Bin up data by using a 2D histogram method.

Parameters
  • xbins (int) – The number of bins in the pixel direction.

  • ybins (int) – The number of bins in the wavelength direction.

generate_hough_points(x, y, num_slopes)[source]

Calculate the Hough transform for a set of input points and returns the 2D Hough hough_points matrix.

Parameters
  • x (1D numpy array) – The x-axis represents peaks (pixel).

  • y (1D numpy array) – The y-axis represents lines (wavelength). Vertical lines (i.e. infinite gradient) are not accommodated.

  • num_slopes (int) – The number of slopes to be generated.

generate_hough_points_brute_force(x, y)[source]

Calculate the Hough transform for a set of input points and returns the 2D Hough hough_points matrix.

Parameters
  • x (1D numpy array) – The x-axis represents peaks (pixel).

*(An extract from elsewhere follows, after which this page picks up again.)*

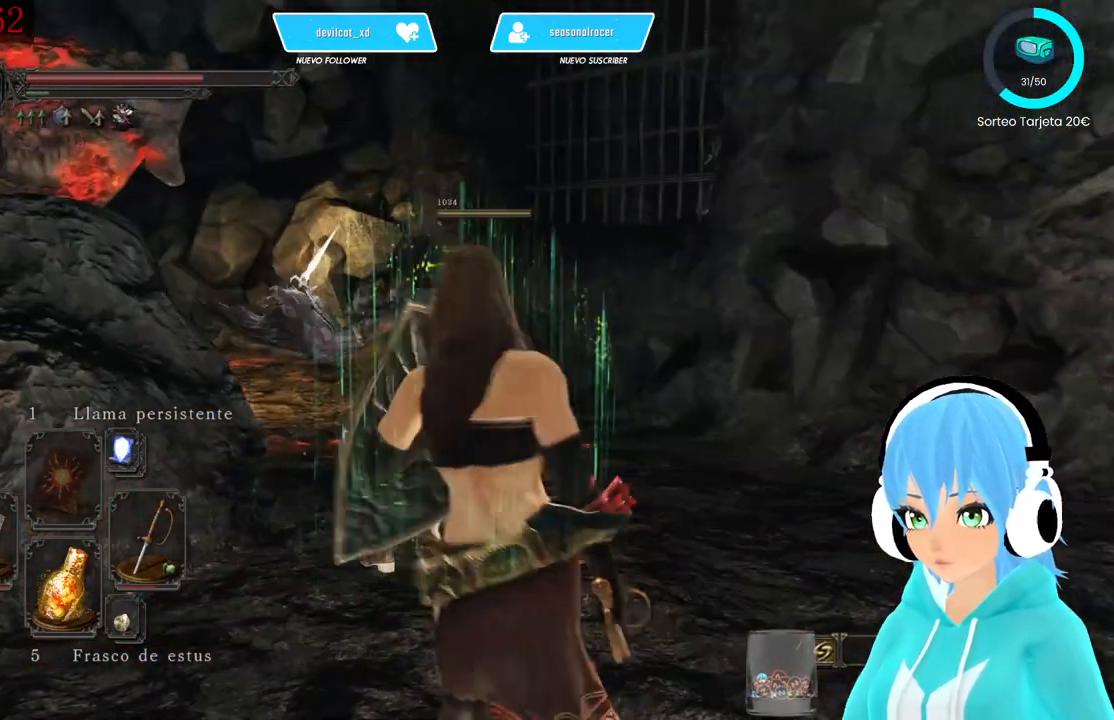
{"buttons": [], "left_stick": "center", "right_stick": "center", "events": [[83, "right_stick", "down-left"], [333, "right_stick", "center"]]}
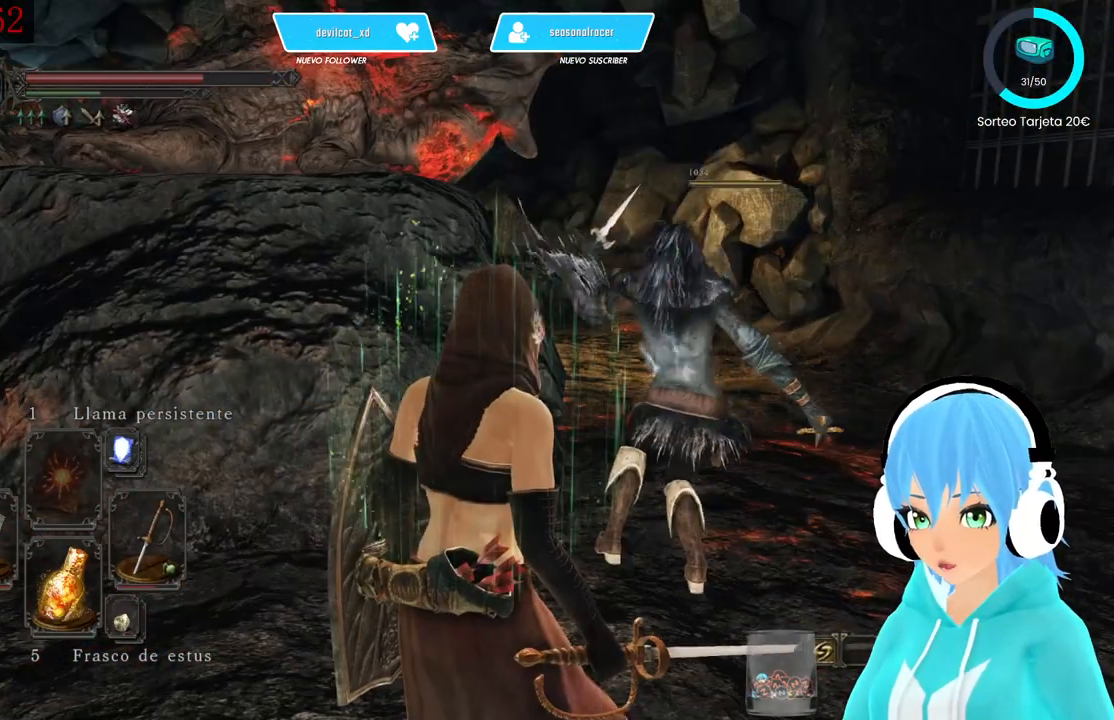
{"buttons": [], "left_stick": "center", "right_stick": "center", "events": [[250, "DPAD_DOWN", "down"], [417, "DPAD_DOWN", "up"]]}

  • y (1D numpy array) – The y-axis represents lines (wavelength). Vertical lines (i.e. infinite gradient) are not accommodated.

  • num_slopes (int) – The number of slopes to be generated.

load(filename='hough_transform', filetype='npy')[source]

Store the binned Hough space and/or the raw Hough pairs.

Parameters
  • filename (str (default: 'hough_transform')) – The filename of the output, not used if to_disk is False. It will be appended with the content type.

  • filetype (str (default: 'npy')) – The file type of the saved hough transform. Choose from ‘npy’ and ‘json’.

save(filename='hough_transform', fileformat='npy', delimiter='+', to_disk=True)[source]

Store the binned Hough space and/or the raw Hough pairs.

Parameters
  • filename (str) – The filename of the output, not used if to_disk is False. It will be appended with the content type.

  • format (str (default: 'npy')) – Choose from ‘npy’ and json’

  • delimiter (str (default: '+')) – Delimiter for format and content types

  • to_disk (boolean) – Set to True to save to disk, else return a numpy array object

Returns

hp_hough_points – only return if to_disk is False.

Return type

numpy.ndarray

set_constraints(min_slope, max_slope, min_intercept, max_intercept)[source]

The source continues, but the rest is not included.